第一個出現的男人是矢神亞蘭,對她而言,是「世界突然變得好笑一點」的起點、趣味來源,是讓日常從灰階變成彩色的人。
她對亞蘭會有好感,很正常,但應該還不到「戀慕」的程度。
第二個,是北城朔。
出場位置在審判席,權限最高,對她的人生下定義,灌輸的是秩序至上的純律教育,她現在談戀愛會綁手綁腳,除了與玲音曾經擔任見習仲裁官的背景之外,北城朔是主因。
最後才輪到自己,被塞進「二選一」的選項裡,和亞蘭一起變成候選對象,玲音把自己跟亞蘭歸類是「平等的競爭者」。
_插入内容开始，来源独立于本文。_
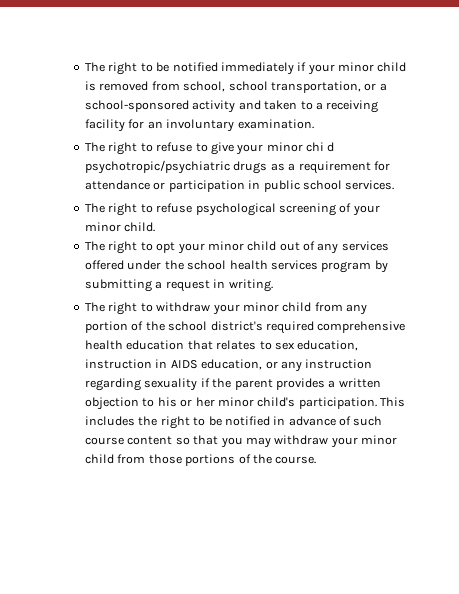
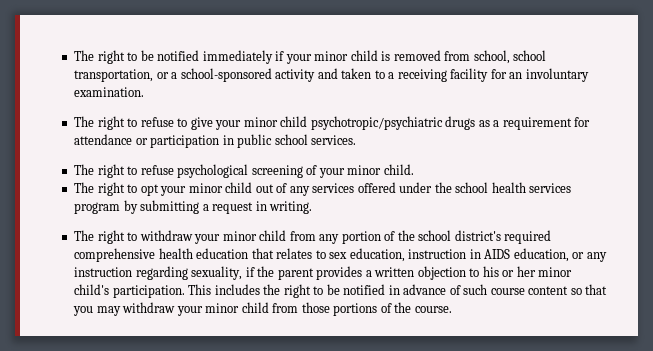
[306,142,335,152] chi d -> [280,116,308,127] child
[144,378,198,391] sexuality -> [191,266,243,280] sexuality,

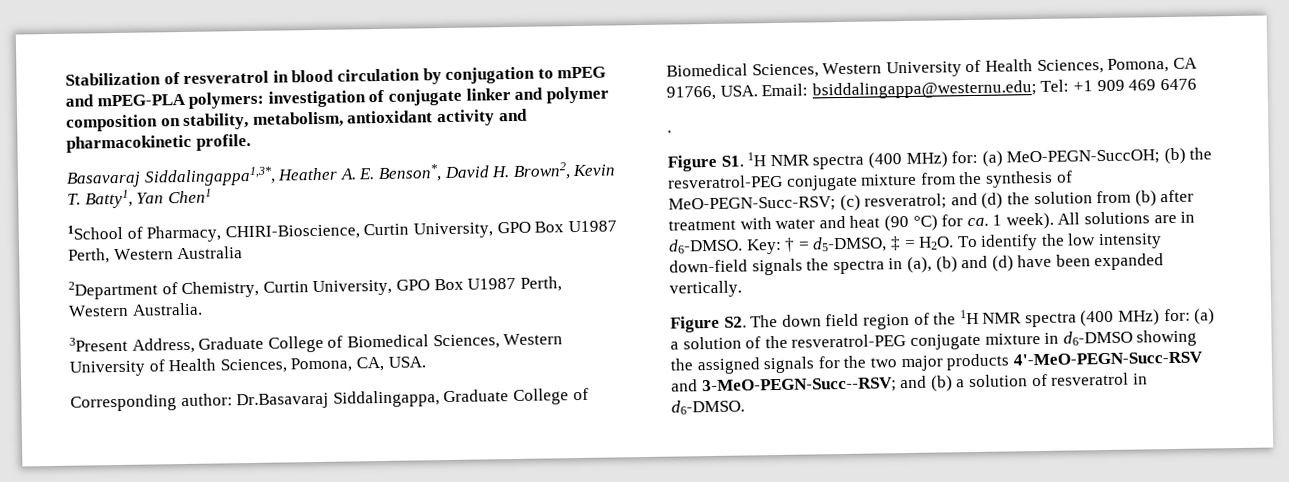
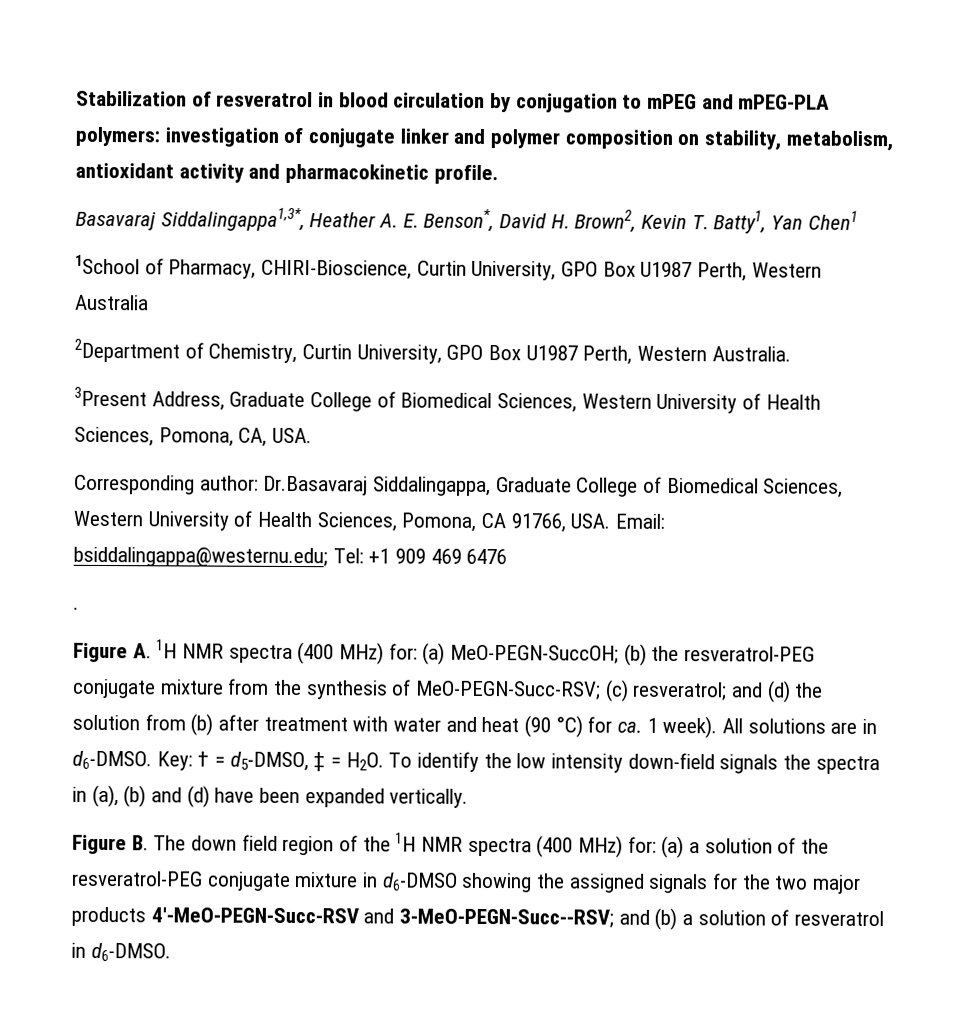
[720,155,744,167] S1. -> [132,643,152,659] A.
[723,316,747,328] S2. -> [131,835,149,851] B.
而在被逼選邊站的壓力頂點,她選擇自撞欄杆,拒絕題目本身。
…標準的逃避反應。
結雲遞上紙巾,一邊在心裡冷靜彙整資訊。
那個最令玲音「放不下」的人,結雲多少猜的到,但沒想到真的是這樣。
果然是你啊…北城仲裁官。
自從知道他是Seraphix與阿斯特利亞共同收容的「純律之子」之後,結雲本不想跟北城朔正面硬剛,一方面,北城朔是這座城市的秩序象徵,若他敗、或不幸死亡,對伊斯塔是不可逆的損失。
那自己輸了會怎麼樣?
還是能繼續過著這樣日復一日的觀測生活,繼續做他的「影山主任」,頂多…就是被玲音徹底遺忘罷了。
但聖杯戰爭結束後,玲音的下場會怎麼樣?
答案是變數,連熾環七座都暫時無法模擬出任何合理的解釋。
伊斯塔,這個被稱為最後淨土的自由城市。
結雲曾經嘗試搜尋伊斯塔以外的地理資料、歷史紀錄,可不論怎麼查,都只會得到一樣的「查無資料」。
他曾以為是權限不夠,現在他越來越懷疑,伊斯塔是這個星球上僅存的人類據點。
天空是真實的嗎?城市的邊界外,是不是早已被投影與重建演算法覆蓋成「理想模樣」?會不會世界其實已經滅亡了?其實我們存在的世界、包含人的概念,只是可量化的數據重構的現象…?
結雲看了看杯子裡那一汪藍光,淡淡地問:
「剩下的還要喝嗎?」
玲音盯著那杯「月下逆流」,猶豫了兩秒,以她這樣的酒量,再喝下去,八成會再被抓去純律法庭綜藝大亂鬥一次。
玲音搖搖頭,但又覺得浪費。
「要不…小哥你喝掉?」
結雲手指停在杯緣,視線慢慢從酒杯上的唇印,移到她臉上。
「…呵…這麼快就間接接吻?」結雲在玲音面前晃了晃手指,「妳神經這麼大條,真的很危險。」
「…-/////-。」
結雲只是把那顆平底杯轉了個方向,暮玫色的唇印剛好被他轉到自己這側。
修長的手指扣在杯身,指節在燈光下帶出一條一條乾淨的骨線,關節微微泛白,看得出來他其實抓得不算用力,卻莫名讓人有種被圈住的錯覺。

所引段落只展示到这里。